Ponds and lakes are very similar. Both are small bodies of water, either natural or man-made, that are completely surrounded by land. The primary difference between the two is their size. Simply put, lakes are larger and ponds are smaller. However, there is no standardization of lake sizes. Some sources claim lakes are bodies of water larger than 2 acres. In Montana, the minimum water surface area of a lake is 20 acres. But since the size of your body of water isn't a clear indicator, here are a few more factors to consider:
Generally, a lake is an area of open, relatively deep water that is large enough to produce a wave-swept "washed" shoreline, which can prevent vegetation from growing along the shore.

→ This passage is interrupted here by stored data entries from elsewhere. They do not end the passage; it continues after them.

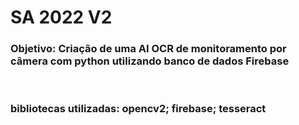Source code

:# SA 2022 V2

### Objetivo: Criação de uma AI OCR de monitoramento por câmera com python utilizando banco de dados Firebase
<br>

### bibliotecas utilizadas: opencv2; firebase; tesseract
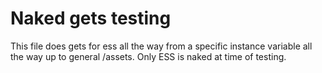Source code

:# Naked gets testing

This file does gets for ess all the way from a specific instance variable all the way up to general /assets. Only ESS is naked at time of testing. 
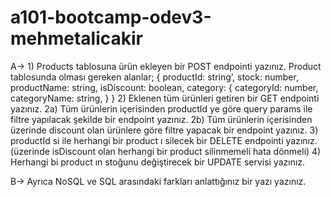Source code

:# a101-bootcamp-odev3-mehmetalicakir


A→ 1) Products tablosuna ürün ekleyen bir POST endpointi yazınız.
Product tablosunda olması gereken alanlar;
{
productId: string’,
stock: number,
productName: string,
isDiscount: boolean,
category: {
categoryId: number,
categoryName: string,
}
}
2) Eklenen tüm ürünleri getiren bir GET endpointi yazınız.
2a) Tüm ürünlerin içerisinden productId ye göre query params ile filtre yapılacak şekilde bir
endpoint yazınız.
2b) Tüm ürünlerin içerisinden üzerinde discount olan ürünlere göre filtre yapacak bir
endpoint yazınız.
3) productId si ile herhangi bir product ı silecek bir DELETE endpointi yazınız.(üzerinde
isDiscount olan herhangi bir product silinmemeli hata dönmeli)
4) Herhangi bi product ın stoğunu değiştirecek bir UPDATE servisi yazınız.


B→ Ayrıca NoSQL ve SQL arasındaki farkları anlattığınız bir yazı yazınız.
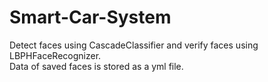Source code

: # Smart-Car-System

Detect faces using CascadeClassifier and verify faces using LBPHFaceRecognizer.</br>
Data of saved faces is stored as a yml file.
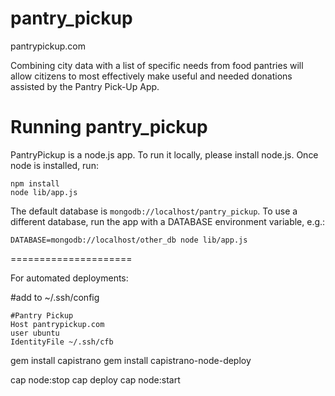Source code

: pantry_pickup
=============

pantrypickup.com

Combining city data with a list of specific needs from food pantries will allow citizens to most effectively make useful and needed donations assisted by the Pantry Pick-Up App. 

Running pantry_pickup
=====================

PantryPickup is a node.js app. To run it locally, please install node.js. Once node is installed, run:

    npm install
    node lib/app.js

The default database is `mongodb://localhost/pantry_pickup`. To use a different database, run the app with a DATABASE environment variable, e.g.:

    DATABASE=mongodb://localhost/other_db node lib/app.js


=====================

For automated deployments:

#add to ~/.ssh/config

    #Pantry Pickup
    Host pantrypickup.com
    user ubuntu
    IdentityFile ~/.ssh/cfb

gem install capistrano
gem install capistrano-node-deploy

cap node:stop
cap deploy
cap node:start
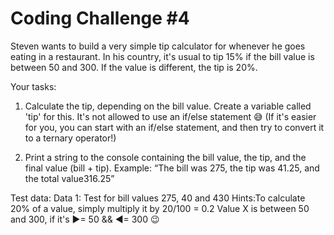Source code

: # Coding Challenge #4

Steven wants to build a very simple tip calculator for whenever he goes eating in a restaurant. In his country, it's usual to tip 15% if the bill value is between 50 and 300. If the value is different, the tip is 20%.

Your tasks:

1. Calculate the tip, depending on the bill value. Create a variable called 'tip' for this. It's not allowed to use an if/else statement 😅 (If it's easier for you, you can start with an if/else statement, and then try to convert it to a ternary operator!)

2. Print a string to the console containing the bill value, the tip, and the final value (bill + tip).
   Example: “The bill was 275, the tip was 41.25, and the total value316.25”

Test data:
Data 1: Test for bill values 275, 40 and 430
Hints:To calculate 20% of a value, simply multiply it by 20/100 = 0.2
Value X is between 50 and 300, if it's ▶= 50 && ◀= 300 😉
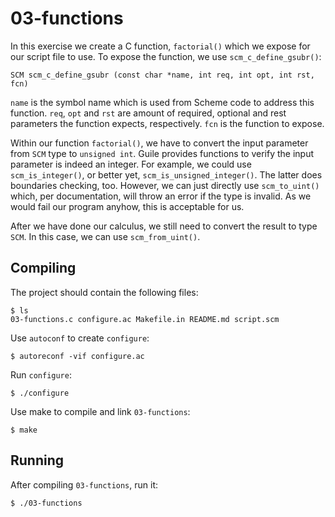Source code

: # 03-functions

In this exercise we create a C function, `factorial()` which we expose for our script file to use. To expose the
function, we use `scm_c_define_gsubr()`:

    SCM scm_c_define_gsubr (const char *name, int req, int opt, int rst, fcn)

`name` is the symbol name which is used from Scheme code to address this function. `req`, `opt` and `rst` are amount of
required, optional and rest parameters the function expects, respectively. `fcn` is the function to expose.

Within our function `factorial()`, we have to convert the input parameter from `SCM` type to `unsigned int`. Guile
provides functions to verify the input parameter is indeed an integer. For example, we could use `scm_is_integer()`, or
better yet, `scm_is_unsigned_integer()`. The latter does boundaries checking, too. However, we can just directly use
`scm_to_uint()` which, per documentation, will throw an error if the type is invalid. As we would fail our program
anyhow, this is acceptable for us.

After we have done our calculus, we still need to convert the result to type `SCM`. In this case, we can use
`scm_from_uint()`.

## Compiling

The project should contain the following files:

    $ ls
    03-functions.c configure.ac Makefile.in README.md script.scm

Use `autoconf` to create `configure`:

    $ autoreconf -vif configure.ac

Run `configure`:

    $ ./configure

Use make to compile and link `03-functions`:

    $ make

## Running

After compiling `03-functions`, run it:

    $ ./03-functions
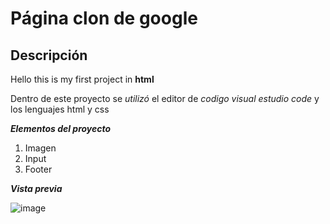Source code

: # Página clon de google
## Descripción 
Hello this is my first project in **html**

Dentro de este proyecto se *utilizó* el editor de _codigo visual estudio code_ y los lenguajes html y css

***Elementos del proyecto***
<ol>
  <li>Imagen</li>
  <li>Input</li>
  <li>Footer</li>
</ol>

***Vista previa***

![image](https://github.com/AleGET/google-clon/assets/151804084/00a9c6e2-9927-439b-87cb-0f74ea65250c)




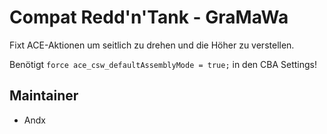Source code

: # Compat Redd'n'Tank - GraMaWa

Fixt ACE-Aktionen um seitlich zu drehen und die Höher zu verstellen.

Benötigt `force ace_csw_defaultAssemblyMode = true;` in den CBA Settings!

## Maintainer

- Andx
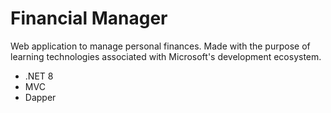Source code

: # Financial Manager

Web application to manage personal finances. Made with the purpose of learning technologies associated with Microsoft's development ecosystem.
- .NET 8
- MVC
- Dapper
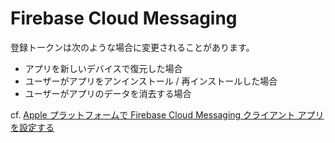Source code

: Firebase Cloud Messaging
=====

登録トークンは次のような場合に変更されることがあります。  

* アプリを新しいデバイスで復元した場合
* ユーザーがアプリをアンインストール / 再インストールした場合
* ユーザーがアプリのデータを消去する場合

cf. [Apple プラットフォームで Firebase Cloud Messaging クライアント アプリを設定する](https://firebase.google.com/docs/cloud-messaging/ios/client?hl=ja#access_the_registration_token)
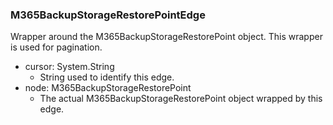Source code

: ### M365BackupStorageRestorePointEdge
Wrapper around the M365BackupStorageRestorePoint object. This wrapper is used for pagination.

- cursor: System.String
  - String used to identify this edge.
- node: M365BackupStorageRestorePoint
  - The actual M365BackupStorageRestorePoint object wrapped by this edge.
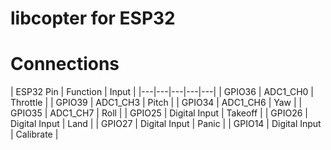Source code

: # libcopter for ESP32

# Connections

|  ESP32 Pin | Function | Input |
|---|---|---|---|---|
| GPIO36 | ADC1_CH0  | Throttle |
| GPIO39 | ADC1_CH3 | Pitch |
| GPIO34 | ADC1_CH6 | Yaw |
| GPIO35 | ADC1_CH7 | Roll |
| GPIO25 | Digital Input | Takeoff |
| GPIO26 | Digital Input | Land |
| GPIO27 | Digital Input | Panic |
| GPIO14 | Digital Input | Calibrate |
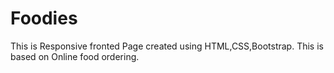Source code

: # Foodies
This is Responsive fronted Page created using HTML,CSS,Bootstrap. This is based on Online food ordering.
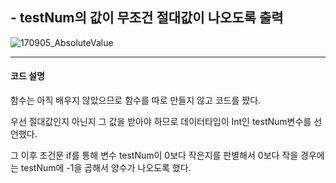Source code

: ## - testNum의 값이 무조건 절대값이 나오도록 출력



![170905_AbsoluteValue](/Users/pro/Desktop/myGits/Fastcampus/Img/170905_AbsoluteValue.png)

** **

#### 코드 설명

함수는 아직 배우지 않았으므로 함수를 따로 만들지 않고 코드를 짰다.

우선 절대값인지 아닌지 그 값을 받아야 하므로 데이터타입이 Int인 testNum변수를 선언했다.

그 이후 조건문 if를 통해 변수 testNum이 0보다 작은지를 판별해서 0보다 작을 경우에는 testNum에 -1을 곱해서 양수가 나오도록 했다.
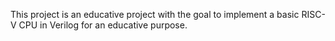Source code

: This project is an educative project with the goal to implement a basic RISC-V CPU in Verilog for an educative purpose.
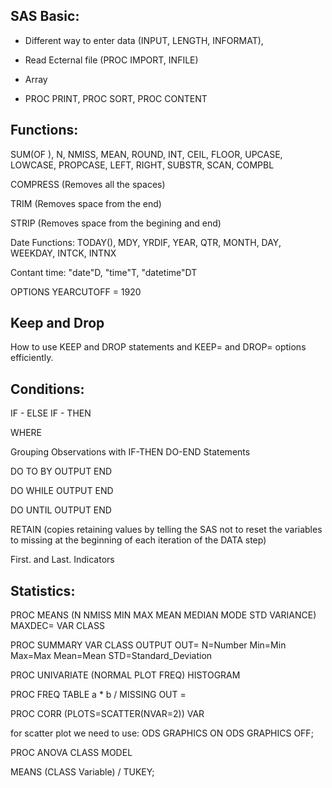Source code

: ## SAS Basic:
- Different way to enter data (INPUT, LENGTH, INFORMAT),

- Read Ecternal file (PROC IMPORT, INFILE)

- Array

- PROC PRINT, PROC SORT, PROC CONTENT

## Functions:
SUM(OF ), N, NMISS, MEAN, ROUND, INT, CEIL, FLOOR, UPCASE, LOWCASE, PROPCASE, LEFT, RIGHT, SUBSTR, SCAN, COMPBL

COMPRESS (Removes all the spaces)

TRIM (Removes space from the end)

STRIP (Removes space from the begining and end)

Date Functions: TODAY(), MDY, YRDIF, YEAR, QTR, MONTH, DAY, WEEKDAY, INTCK, INTNX

Contant time: "date"D, "time"T, "datetime"DT

OPTIONS YEARCUTOFF = 1920

## Keep and Drop
How to use KEEP and DROP statements and KEEP= and DROP= options efficiently.

## Conditions:
IF - ELSE IF - THEN

WHERE

Grouping Observations with IF-THEN DO-END Statements

DO TO BY   OUTPUT END

DO WHILE   OUTPUT END

DO UNTIL   OUTPUT END

RETAIN (copies retaining values by telling the SAS not to reset the variables 
		 to missing at the beginning of each iteration of the DATA step)
		 
First. and Last. Indicators

## Statistics:
PROC MEANS (N NMISS MIN MAX MEAN MEDIAN MODE STD VARIANCE) MAXDEC=
          VAR  CLASS
	  
PROC SUMMARY 
          VAR  CLASS  OUTPUT OUT=
	  N=Number Min=Min Max=Max Mean=Mean STD=Standard_Deviation
		  
PROC UNIVARIATE (NORMAL PLOT FREQ)
          HISTOGRAM
		  
PROC FREQ
          TABLE a * b / MISSING    OUT =
	  
PROC CORR (PLOTS=SCATTER(NVAR=2))
           VAR
	      
for scatter plot we need to use:
	ODS GRAPHICS ON
	ODS GRAPHICS OFF;
	
PROC ANOVA
         CLASS
         MODEL
	 
MEANS (CLASS Variable) / TUKEY;	
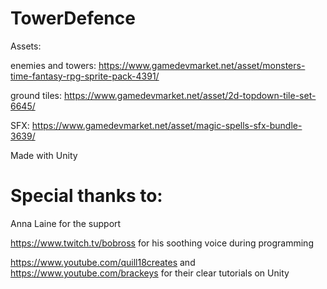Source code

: # TowerDefence

Assets:

enemies and towers: https://www.gamedevmarket.net/asset/monsters-time-fantasy-rpg-sprite-pack-4391/

ground tiles: https://www.gamedevmarket.net/asset/2d-topdown-tile-set-6645/

SFX: https://www.gamedevmarket.net/asset/magic-spells-sfx-bundle-3639/

Made with Unity

# Special thanks to:
  Anna Laine for the support
  
 
  https://www.twitch.tv/bobross for his soothing voice during programming
  
  
  https://www.youtube.com/quill18creates and  https://www.youtube.com/brackeys  for their clear tutorials on Unity
  
  
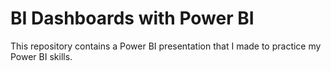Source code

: # BI Dashboards with Power BI
This repository contains a Power BI presentation that I made to practice my Power BI skills.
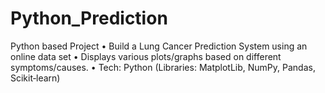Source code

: # Python_Prediction
Python based Project • Build a Lung Cancer Prediction System using an online data set • Displays various plots/graphs based on different symptoms/causes. • Tech: Python (Libraries: MatplotLib, NumPy, Pandas, Scikit‑learn)
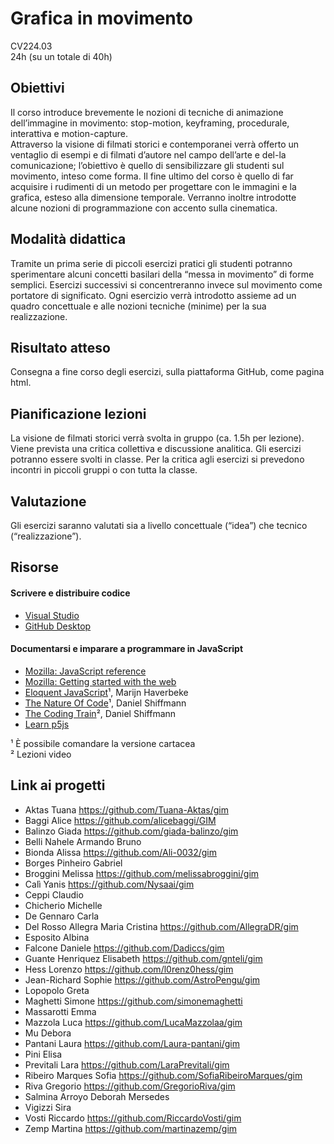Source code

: # Grafica in movimento 
CV224.03   
24h (su un totale di 40h)   


## Obiettivi 
Il corso introduce brevemente le nozioni di tecniche di animazione dell’immagine in movimento: stop-motion, keyframing, procedurale, interattiva e motion-capture.   
Attraverso la visione di filmati storici e contemporanei verrà offerto un ventaglio di esempi e di filmati d’autore nel campo dell’arte e del-la comunicazione; l’obiettivo è quello di sensibilizzare gli studenti sul movimento, inteso come forma. Il fine ultimo del corso è quello di far acquisire i rudimenti di un metodo per progettare con le immagini e la grafica, esteso alla dimensione temporale. Verranno inoltre introdotte alcune nozioni di programmazione con accento sulla cinematica.  

## Modalità didattica 
Tramite un prima serie di piccoli esercizi pratici gli studenti potranno sperimentare alcuni concetti basilari della “messa in movimento” di forme semplici. Esercizi successivi si concentreranno invece sul movimento come portatore di significato. Ogni esercizio verrà introdotto assieme ad un quadro concettuale e alle nozioni tecniche (minime) per la sua realizzazione.

## Risultato atteso 
Consegna a fine corso degli esercizi, sulla piattaforma GitHub, come pagina html.

## Pianificazione lezioni 
La visione de filmati storici verrà svolta in gruppo (ca. 1.5h per lezione). Viene prevista una critica collettiva e discussione analitica. Gli esercizi potranno essere svolti in classe. Per la critica agli esercizi si prevedono incontri in piccoli gruppi o con tutta la classe.

## Valutazione 
Gli esercizi saranno valutati sia a livello concettuale (“idea”) che tecnico (“realizzazione”). 

## Risorse

#### Scrivere e distribuire codice
- [Visual Studio](https://code.visualstudio.com)
- [GitHub Desktop](https://desktop.github.com)

#### Documentarsi e imparare a programmare in JavaScript
- [Mozilla: JavaScript reference](https://developer.mozilla.org/en-US/docs/Web/JavaScript)
- [Mozilla: Getting started with the web](https://developer.mozilla.org/en-US/docs/Learn/Getting_started_with_the_web)
- [Eloquent JavaScript](https://eloquentjavascript.net)¹, Marijn Haverbeke
- [The Nature Of Code](https://natureofcode.com/random/)¹, Daniel Shiffmann
- [The Coding Train](https://thecodingtrain.com)², Daniel Shiffmann
- [Learn p5js](https://p5js.org/learn/)

¹ È possibile comandare la versione cartacea<br/>
² Lezioni video

## Link ai progetti
- Aktas Tuana https://github.com/Tuana-Aktas/gim
- Baggi Alice https://github.com/alicebaggi/GIM
- Balinzo Giada https://github.com/giada-balinzo/gim
- Belli Nahele Armando Bruno
- Bionda Alissa https://github.com/Ali-0032/gim
- Borges Pinheiro Gabriel
- Broggini Melissa https://github.com/melissabroggini/gim
- Calì Yanis https://github.com/Nysaai/gim
- Ceppi Claudio 
- Chicherio Michelle
- De Gennaro Carla
- Del Rosso Allegra Maria Cristina https://github.com/AllegraDR/gim
- Esposito Albina
- Falcone Daniele https://github.com/Dadiccs/gim
- Guante Henriquez Elisabeth https://github.com/gnteli/gim
- Hess Lorenzo https://github.com/l0renz0hess/gim
- Jean-Richard Sophie https://github.com/AstroPengu/gim
- Lopopolo Greta
- Maghetti Simone https://github.com/simonemaghetti
- Massarotti Emma
- Mazzola Luca https://github.com/LucaMazzolaa/gim
- Mu Debora
- Pantani Laura https://github.com/Laura-pantani/gim
- Pini Elisa
- Previtali Lara https://github.com/LaraPrevitali/gim
- Ribeiro Marques Sofia https://github.com/SofiaRibeiroMarques/gim
- Riva Gregorio https://github.com/GregorioRiva/gim
- Salmina Arroyo Deborah Mersedes
- Vigizzi Sira
- Vosti Riccardo https://github.com/RiccardoVosti/gim
- Zemp Martina https://github.com/martinazemp/gim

Another difference can be seen in the water's temperature. Lakes, because they are deeper, have a stratified temperature structure that depends on the season. During summer months three distinct layers develop: The top layer stays warm at around 65-75 degrees. The middle layer drops dramatically, usually to 45-65 degrees F. The bottom layer is the coldest, staying at around 39-45 degrees F. Ponds, on the other hand, have a more consistent temperature throughout.
If the water is deep enough that light does not penetrate to the bottom, and photosynthesis is limited to the top layer, the body of water is considered a lake.
A pond is a body of water shallow enough to support rooted plants. Many times plants grow all the way across a shallow pond. There is little wave action and the bottom is usually covered with mud. Plants can, and often do, grow along a pond's edge.
Even in cold climates, most lakes are large enough so that they don't freeze solid, unlike ponds.
Finally, if the lake is large enough, it can affect the surrounding climate, whereas ponds are usually affected by the surrounding climate.
Based on the depth of your body of water-congratulations! It's a lake. And, if you're looking to give your water body a name, we, the editors at Infoplease.com, grant you full permission to name it after us!